**Brief**. Below are the records; copy out every line that holds the word "greater".

(Collected data)
+ + +
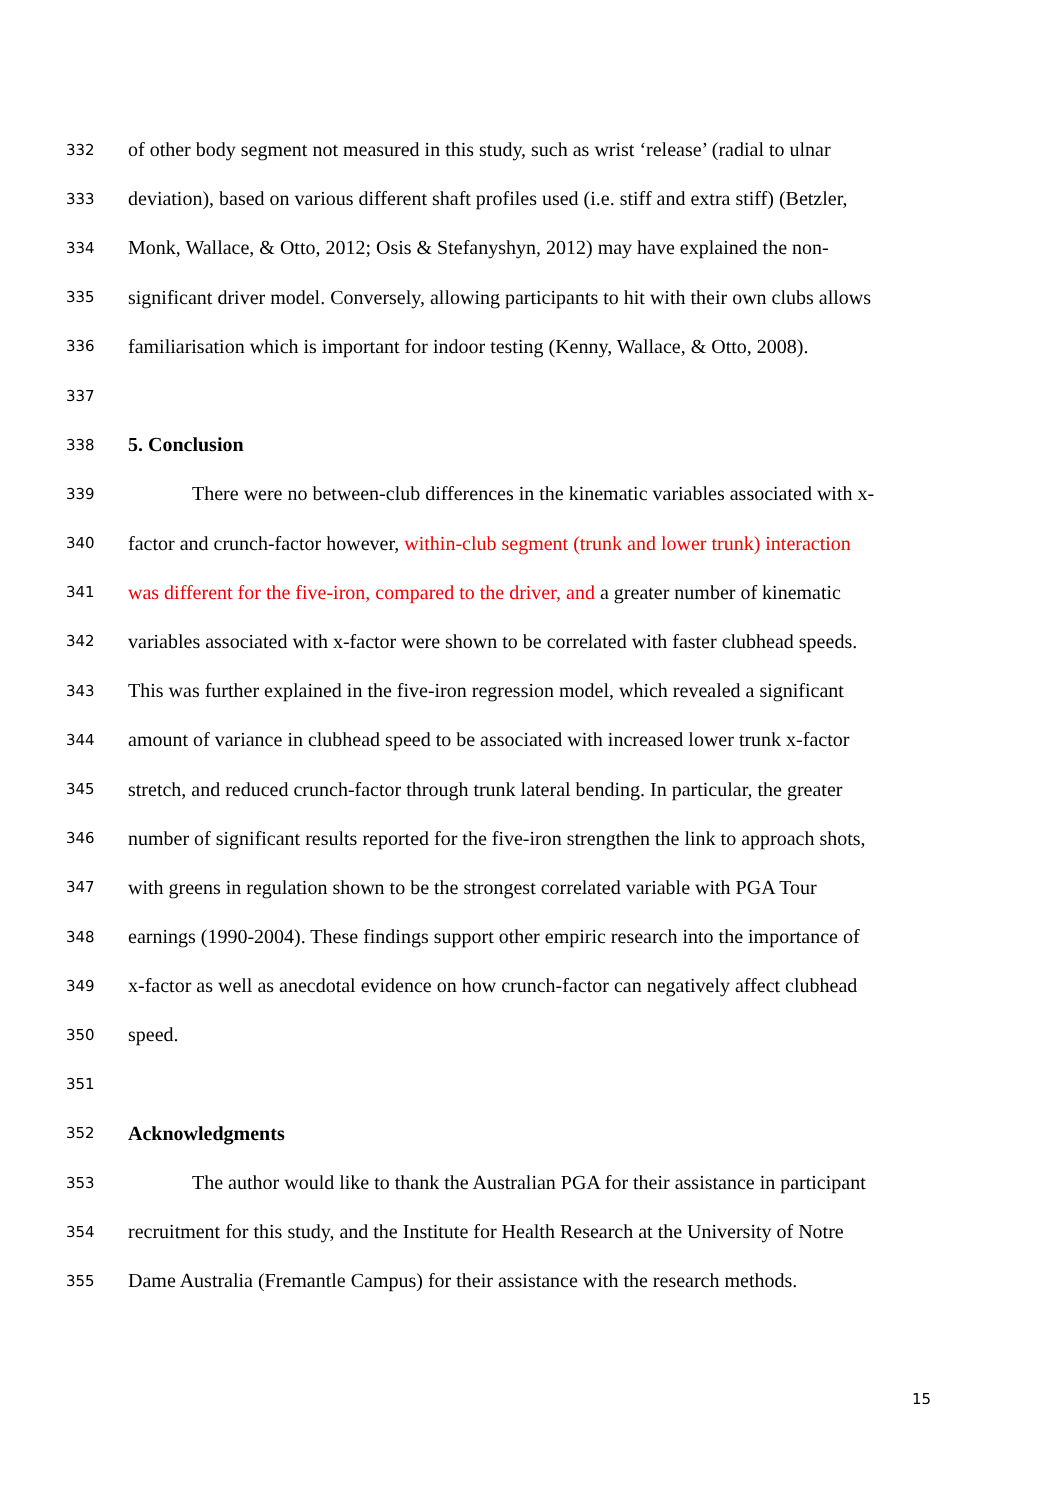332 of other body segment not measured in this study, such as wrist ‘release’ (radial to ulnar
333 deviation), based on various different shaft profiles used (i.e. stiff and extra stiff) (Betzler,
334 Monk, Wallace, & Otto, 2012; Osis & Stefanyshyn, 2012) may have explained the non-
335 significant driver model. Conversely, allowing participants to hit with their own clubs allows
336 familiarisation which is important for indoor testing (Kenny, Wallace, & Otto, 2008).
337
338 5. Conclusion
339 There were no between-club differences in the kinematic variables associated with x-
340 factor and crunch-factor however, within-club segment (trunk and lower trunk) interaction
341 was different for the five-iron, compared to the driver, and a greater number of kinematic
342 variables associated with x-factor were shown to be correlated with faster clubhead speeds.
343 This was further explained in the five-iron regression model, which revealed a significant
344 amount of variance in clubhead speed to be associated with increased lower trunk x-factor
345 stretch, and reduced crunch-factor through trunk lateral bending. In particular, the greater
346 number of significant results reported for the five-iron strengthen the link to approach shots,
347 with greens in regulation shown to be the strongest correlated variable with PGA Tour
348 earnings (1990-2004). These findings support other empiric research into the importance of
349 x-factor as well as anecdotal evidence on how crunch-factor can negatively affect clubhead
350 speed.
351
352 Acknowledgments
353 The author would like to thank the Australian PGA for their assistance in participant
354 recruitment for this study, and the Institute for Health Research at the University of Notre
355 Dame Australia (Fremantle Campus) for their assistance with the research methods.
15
+ + +
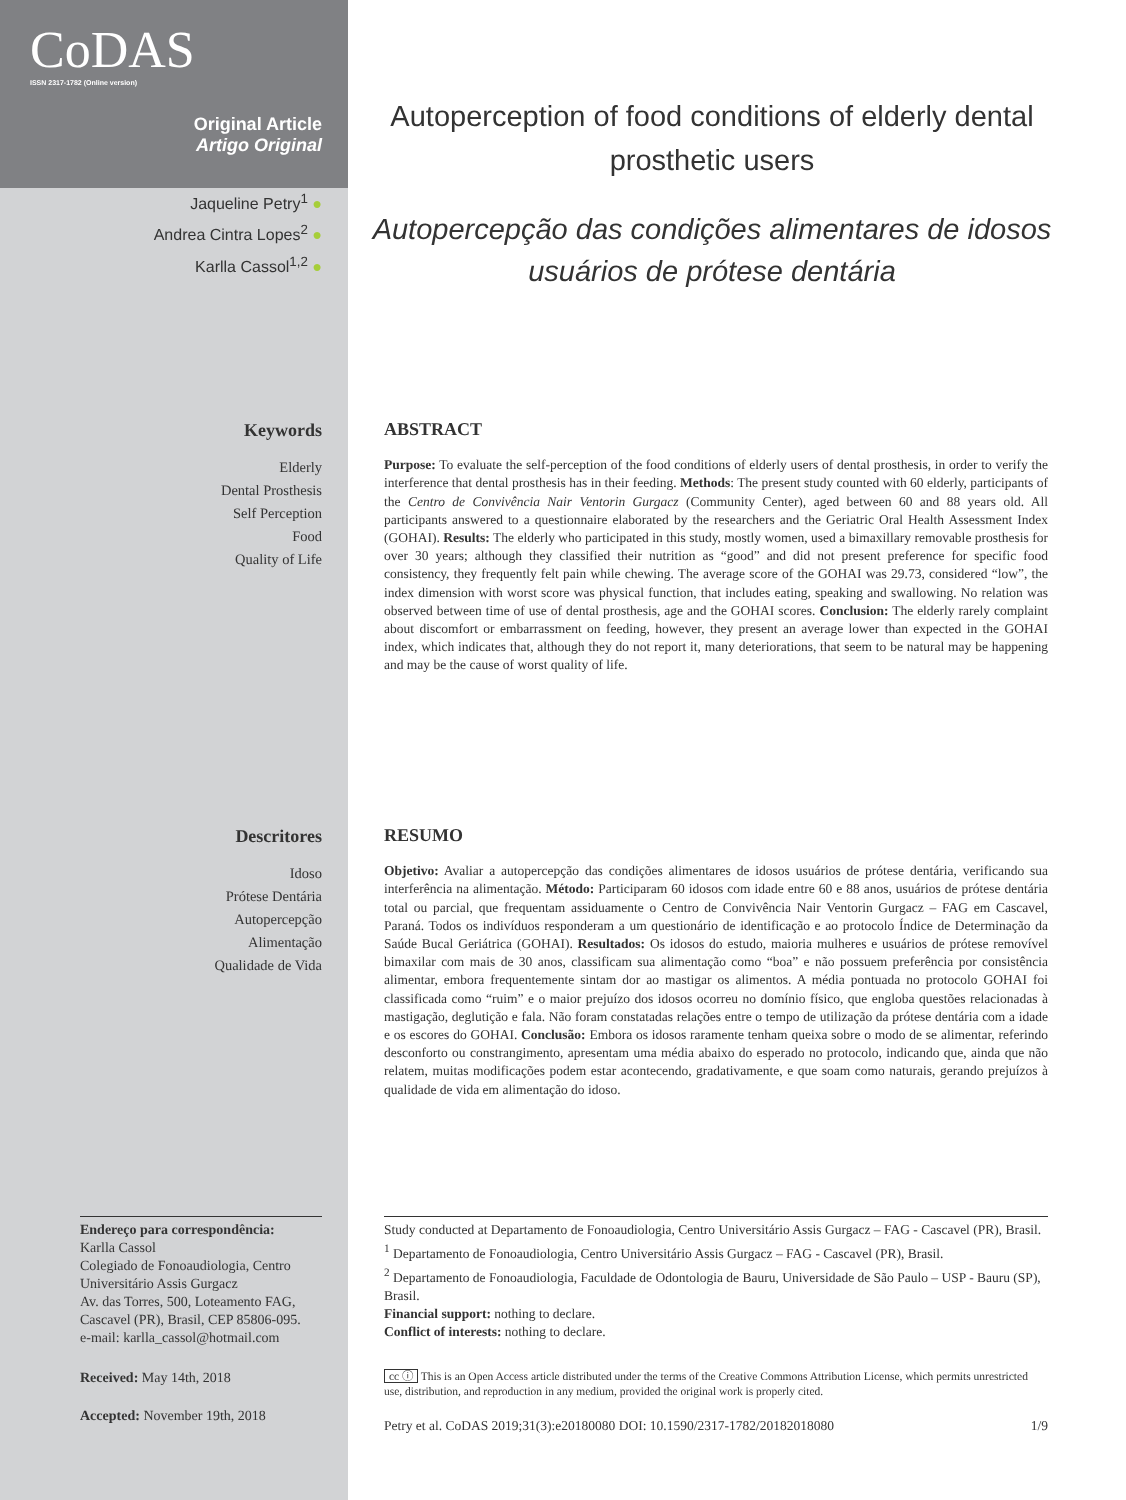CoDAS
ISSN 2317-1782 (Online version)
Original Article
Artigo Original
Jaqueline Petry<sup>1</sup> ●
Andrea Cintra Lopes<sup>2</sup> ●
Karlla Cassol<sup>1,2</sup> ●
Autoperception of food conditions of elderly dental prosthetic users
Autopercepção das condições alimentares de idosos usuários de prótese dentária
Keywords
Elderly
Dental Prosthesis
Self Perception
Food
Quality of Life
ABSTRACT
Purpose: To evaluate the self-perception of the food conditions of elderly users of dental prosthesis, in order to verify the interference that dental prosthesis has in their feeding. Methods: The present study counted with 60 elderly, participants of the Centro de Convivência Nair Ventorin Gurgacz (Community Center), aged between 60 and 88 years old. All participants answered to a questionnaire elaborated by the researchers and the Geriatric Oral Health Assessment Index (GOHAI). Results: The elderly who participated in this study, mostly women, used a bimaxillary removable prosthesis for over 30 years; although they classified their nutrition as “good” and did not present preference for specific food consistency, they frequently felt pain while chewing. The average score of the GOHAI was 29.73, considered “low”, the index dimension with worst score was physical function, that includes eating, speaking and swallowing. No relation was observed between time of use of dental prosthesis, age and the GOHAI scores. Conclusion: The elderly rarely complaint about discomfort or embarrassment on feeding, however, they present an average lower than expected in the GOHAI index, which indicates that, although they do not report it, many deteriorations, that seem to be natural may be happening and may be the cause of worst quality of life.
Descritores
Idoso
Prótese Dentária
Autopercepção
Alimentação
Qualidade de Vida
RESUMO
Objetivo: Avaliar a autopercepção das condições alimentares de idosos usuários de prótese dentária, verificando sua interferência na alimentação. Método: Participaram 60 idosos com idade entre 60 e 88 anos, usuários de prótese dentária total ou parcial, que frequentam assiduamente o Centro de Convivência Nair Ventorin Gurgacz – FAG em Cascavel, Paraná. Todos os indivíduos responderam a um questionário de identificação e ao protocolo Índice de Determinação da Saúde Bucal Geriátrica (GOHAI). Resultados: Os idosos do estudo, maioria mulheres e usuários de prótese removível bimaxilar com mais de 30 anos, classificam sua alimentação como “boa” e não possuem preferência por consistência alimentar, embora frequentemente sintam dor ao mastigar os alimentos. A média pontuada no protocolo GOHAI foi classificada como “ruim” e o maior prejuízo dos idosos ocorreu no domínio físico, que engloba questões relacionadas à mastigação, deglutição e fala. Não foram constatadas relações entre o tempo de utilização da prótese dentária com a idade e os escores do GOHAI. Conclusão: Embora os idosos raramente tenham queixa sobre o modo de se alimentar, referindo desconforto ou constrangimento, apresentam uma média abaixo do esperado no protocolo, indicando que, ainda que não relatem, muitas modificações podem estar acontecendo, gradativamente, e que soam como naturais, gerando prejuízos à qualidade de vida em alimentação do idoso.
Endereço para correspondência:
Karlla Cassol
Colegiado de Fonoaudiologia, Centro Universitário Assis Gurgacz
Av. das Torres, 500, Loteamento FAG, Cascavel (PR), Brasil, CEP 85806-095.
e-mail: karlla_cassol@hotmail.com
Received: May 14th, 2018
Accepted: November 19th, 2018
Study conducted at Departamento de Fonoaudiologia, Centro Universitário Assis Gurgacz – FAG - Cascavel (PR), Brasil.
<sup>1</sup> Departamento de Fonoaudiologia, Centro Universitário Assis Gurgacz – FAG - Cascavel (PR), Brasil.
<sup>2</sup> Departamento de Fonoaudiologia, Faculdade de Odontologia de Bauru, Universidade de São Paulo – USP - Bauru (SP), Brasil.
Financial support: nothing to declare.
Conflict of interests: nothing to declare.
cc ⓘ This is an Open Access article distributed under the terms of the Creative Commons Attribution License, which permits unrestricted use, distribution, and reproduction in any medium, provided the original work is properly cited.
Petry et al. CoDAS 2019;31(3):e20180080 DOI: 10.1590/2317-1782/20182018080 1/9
+ + +
**Expected output**.
341 was different for the five-iron, compared to the driver, and a greater number of kinematic
345 stretch, and reduced crunch-factor through trunk lateral bending. In particular, the greater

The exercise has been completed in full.